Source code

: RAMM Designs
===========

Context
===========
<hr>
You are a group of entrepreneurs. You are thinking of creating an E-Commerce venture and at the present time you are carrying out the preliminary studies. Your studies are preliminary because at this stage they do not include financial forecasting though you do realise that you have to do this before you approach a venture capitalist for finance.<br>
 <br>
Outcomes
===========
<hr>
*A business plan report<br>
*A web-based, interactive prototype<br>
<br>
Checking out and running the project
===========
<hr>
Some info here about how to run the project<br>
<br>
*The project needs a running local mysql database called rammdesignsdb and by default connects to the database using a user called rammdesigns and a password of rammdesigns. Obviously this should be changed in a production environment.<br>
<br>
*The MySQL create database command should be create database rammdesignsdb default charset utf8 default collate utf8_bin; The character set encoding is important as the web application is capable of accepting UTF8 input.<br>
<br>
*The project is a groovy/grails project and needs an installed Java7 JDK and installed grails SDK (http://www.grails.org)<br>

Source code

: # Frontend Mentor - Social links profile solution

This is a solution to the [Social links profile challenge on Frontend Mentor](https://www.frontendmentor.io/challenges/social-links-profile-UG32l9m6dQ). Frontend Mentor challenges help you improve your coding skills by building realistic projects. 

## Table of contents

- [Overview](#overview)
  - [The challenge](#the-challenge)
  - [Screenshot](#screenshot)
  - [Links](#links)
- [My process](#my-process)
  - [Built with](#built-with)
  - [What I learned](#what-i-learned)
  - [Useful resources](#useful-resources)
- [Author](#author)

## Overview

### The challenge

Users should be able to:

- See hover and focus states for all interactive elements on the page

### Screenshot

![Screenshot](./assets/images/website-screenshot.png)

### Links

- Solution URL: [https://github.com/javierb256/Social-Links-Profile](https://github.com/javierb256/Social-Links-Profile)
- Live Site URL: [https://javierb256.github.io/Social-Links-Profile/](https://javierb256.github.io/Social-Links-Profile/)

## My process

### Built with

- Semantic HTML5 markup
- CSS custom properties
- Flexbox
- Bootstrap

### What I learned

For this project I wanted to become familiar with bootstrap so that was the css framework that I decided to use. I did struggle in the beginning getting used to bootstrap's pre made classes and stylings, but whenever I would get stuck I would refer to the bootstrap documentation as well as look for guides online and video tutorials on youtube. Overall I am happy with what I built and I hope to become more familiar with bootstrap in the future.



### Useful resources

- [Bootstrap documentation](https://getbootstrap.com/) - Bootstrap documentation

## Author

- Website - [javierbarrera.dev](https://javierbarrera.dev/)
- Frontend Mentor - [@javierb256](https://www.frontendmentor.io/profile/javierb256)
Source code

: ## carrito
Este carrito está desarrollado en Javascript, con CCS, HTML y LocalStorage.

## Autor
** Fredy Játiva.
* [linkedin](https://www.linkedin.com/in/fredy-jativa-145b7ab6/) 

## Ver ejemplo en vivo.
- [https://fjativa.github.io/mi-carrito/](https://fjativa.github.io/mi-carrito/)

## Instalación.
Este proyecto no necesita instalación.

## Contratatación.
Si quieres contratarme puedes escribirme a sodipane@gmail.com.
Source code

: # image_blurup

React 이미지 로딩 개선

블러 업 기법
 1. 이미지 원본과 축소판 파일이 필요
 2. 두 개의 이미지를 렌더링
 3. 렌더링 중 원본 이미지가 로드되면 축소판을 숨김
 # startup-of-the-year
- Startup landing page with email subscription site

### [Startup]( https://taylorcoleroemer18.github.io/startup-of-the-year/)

● Action item:
Copy only the records from the line with "### Screenshot" up to and including the line with "React 이미지 로딩 개선", swapping "Flexbox" for "CSS Grid" and leaving everything else as it stands.

● Task output:
### Screenshot

![Screenshot](./assets/images/website-screenshot.png)

### Links

- Solution URL: [https://github.com/javierb256/Social-Links-Profile](https://github.com/javierb256/Social-Links-Profile)
- Live Site URL: [https://javierb256.github.io/Social-Links-Profile/](https://javierb256.github.io/Social-Links-Profile/)

## My process

### Built with

- Semantic HTML5 markup
- CSS custom properties
- CSS Grid
- Bootstrap

### What I learned

For this project I wanted to become familiar with bootstrap so that was the css framework that I decided to use. I did struggle in the beginning getting used to bootstrap's pre made classes and stylings, but whenever I would get stuck I would refer to the bootstrap documentation as well as look for guides online and video tutorials on youtube. Overall I am happy with what I built and I hope to become more familiar with bootstrap in the future.



### Useful resources

- [Bootstrap documentation](https://getbootstrap.com/) - Bootstrap documentation

## Author

- Website - [javierbarrera.dev](https://javierbarrera.dev/)
- Frontend Mentor - [@javierb256](https://www.frontendmentor.io/profile/javierb256)
Source code

: ## carrito
Este carrito está desarrollado en Javascript, con CCS, HTML y LocalStorage.

## Autor
** Fredy Játiva.
* [linkedin](https://www.linkedin.com/in/fredy-jativa-145b7ab6/) 

## Ver ejemplo en vivo.
- [https://fjativa.github.io/mi-carrito/](https://fjativa.github.io/mi-carrito/)

## Instalación.
Este proyecto no necesita instalación.

## Contratatación.
Si quieres contratarme puedes escribirme a sodipane@gmail.com.
Source code

: # image_blurup

React 이미지 로딩 개선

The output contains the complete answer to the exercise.